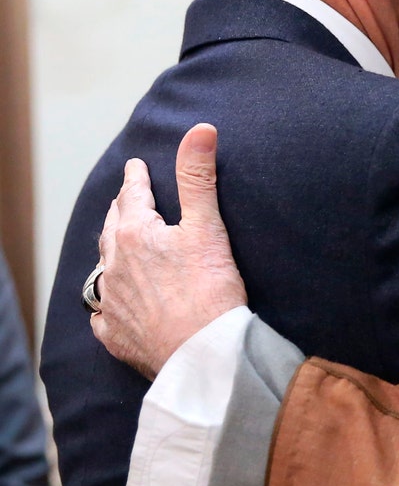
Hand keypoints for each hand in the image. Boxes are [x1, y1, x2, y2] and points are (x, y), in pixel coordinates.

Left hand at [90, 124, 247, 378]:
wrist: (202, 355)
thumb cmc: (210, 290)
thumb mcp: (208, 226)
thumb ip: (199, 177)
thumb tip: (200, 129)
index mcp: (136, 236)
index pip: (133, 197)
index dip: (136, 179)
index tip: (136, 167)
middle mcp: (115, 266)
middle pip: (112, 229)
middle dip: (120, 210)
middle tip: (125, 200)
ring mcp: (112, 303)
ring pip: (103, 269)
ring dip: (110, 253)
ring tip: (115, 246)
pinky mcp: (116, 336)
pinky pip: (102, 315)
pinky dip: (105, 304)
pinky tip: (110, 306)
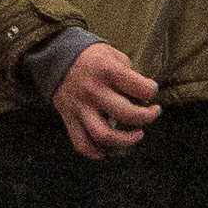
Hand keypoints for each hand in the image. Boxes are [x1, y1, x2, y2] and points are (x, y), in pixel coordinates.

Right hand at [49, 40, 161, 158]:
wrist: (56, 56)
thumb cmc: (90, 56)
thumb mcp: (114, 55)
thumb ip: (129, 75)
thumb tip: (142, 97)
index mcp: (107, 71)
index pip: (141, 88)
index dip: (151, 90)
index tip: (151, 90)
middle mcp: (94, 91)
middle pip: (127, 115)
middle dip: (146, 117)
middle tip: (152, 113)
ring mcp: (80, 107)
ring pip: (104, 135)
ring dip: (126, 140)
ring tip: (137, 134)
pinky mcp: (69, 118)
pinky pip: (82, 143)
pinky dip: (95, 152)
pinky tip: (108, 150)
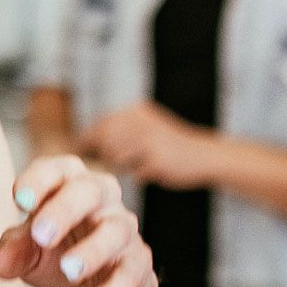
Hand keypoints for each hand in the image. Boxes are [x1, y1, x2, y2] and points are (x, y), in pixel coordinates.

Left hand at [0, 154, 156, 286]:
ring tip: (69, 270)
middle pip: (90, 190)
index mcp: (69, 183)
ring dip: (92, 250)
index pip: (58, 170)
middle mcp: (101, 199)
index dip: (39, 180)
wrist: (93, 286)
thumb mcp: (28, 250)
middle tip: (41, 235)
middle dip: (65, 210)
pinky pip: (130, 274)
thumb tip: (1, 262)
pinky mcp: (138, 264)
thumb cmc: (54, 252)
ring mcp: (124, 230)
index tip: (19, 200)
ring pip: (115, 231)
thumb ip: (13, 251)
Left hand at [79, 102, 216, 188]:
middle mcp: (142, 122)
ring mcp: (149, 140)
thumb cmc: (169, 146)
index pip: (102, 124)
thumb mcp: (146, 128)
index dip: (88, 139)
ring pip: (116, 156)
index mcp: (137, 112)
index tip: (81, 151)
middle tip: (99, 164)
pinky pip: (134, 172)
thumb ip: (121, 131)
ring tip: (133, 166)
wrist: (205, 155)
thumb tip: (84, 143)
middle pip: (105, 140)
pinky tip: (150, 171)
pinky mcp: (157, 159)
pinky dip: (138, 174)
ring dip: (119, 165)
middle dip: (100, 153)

YOUR TASK: The material above is to be output exactly, with each picture left out.

ANSWER TO THE PROBLEM:
Hand keypoints for each hand in the image. Boxes are [x1, y1, x2, y2] and points are (x, y), in pixel coordinates.

Left hand at [90, 124, 247, 378]:
wrist: (202, 355)
thumb cmc: (210, 290)
thumb mcp: (208, 226)
thumb ip: (199, 177)
thumb tip: (200, 129)
index mcp: (136, 236)
index pip: (133, 197)
index dip: (136, 179)
index tip: (136, 167)
middle mcp: (115, 266)
middle pip: (112, 229)
middle dip: (120, 210)
middle tip: (125, 200)
ring mcp: (112, 303)
ring pip: (103, 269)
ring dip: (110, 253)
ring tip: (115, 246)
pinky mcp: (116, 336)
pinky pip: (102, 315)
pinky dip: (105, 304)
pinky tip: (110, 306)
Hand keypoints for each hand in the image. Boxes are [x1, y1, x2, y2] and points are (x, y), in pixel coordinates.

Right hand at [49, 40, 161, 158]:
wrist: (56, 56)
thumb cmc: (90, 56)
thumb mcp: (114, 55)
thumb ip: (129, 75)
thumb tip: (142, 97)
index mcp: (107, 71)
index pip: (141, 88)
index dip: (151, 90)
index tip: (151, 90)
middle mcp: (94, 91)
middle pip: (127, 115)
middle dip: (146, 117)
middle tip: (152, 113)
ring mcp: (80, 107)
ring pip: (104, 135)
ring dip: (126, 140)
ring tip: (137, 134)
pinky mcp: (69, 118)
pinky pip: (82, 143)
pinky dip: (95, 152)
pinky tip: (108, 150)
Hand keypoints for each hand in the image. Boxes are [x1, y1, x2, y2] and points are (x, y), in pixel coordinates.

Left hand at [0, 154, 156, 286]:
ring tip: (69, 270)
middle pip: (90, 190)
index mcp: (69, 183)
ring dip: (92, 250)
index pip: (58, 170)
middle mcp: (101, 199)
index dip: (39, 180)
wrist: (93, 286)
thumb mcp: (28, 250)
middle tip: (41, 235)
middle dip: (65, 210)
pinky pip: (130, 274)
thumb tip: (1, 262)
pinky mcp: (138, 264)
thumb cmc: (54, 252)
ring mcp: (124, 230)
index tip: (19, 200)
ring pip: (115, 231)
thumb ip: (13, 251)
Left hand at [79, 102, 216, 188]:
middle mcp: (142, 122)
ring mcp: (149, 140)
thumb cmc: (169, 146)
index pip: (102, 124)
thumb mcp: (146, 128)
index dip: (88, 139)
ring pip: (116, 156)
index mcp: (137, 112)
index tip: (81, 151)
middle tip: (99, 164)
pinky pip: (134, 172)
thumb ip: (121, 131)
ring tip: (133, 166)
wrist: (205, 155)
thumb tip: (84, 143)
middle pip: (105, 140)
pinky tip: (150, 171)
pinky mcp: (157, 159)
pinky dip: (138, 174)
ring dip: (119, 165)
middle dip: (100, 153)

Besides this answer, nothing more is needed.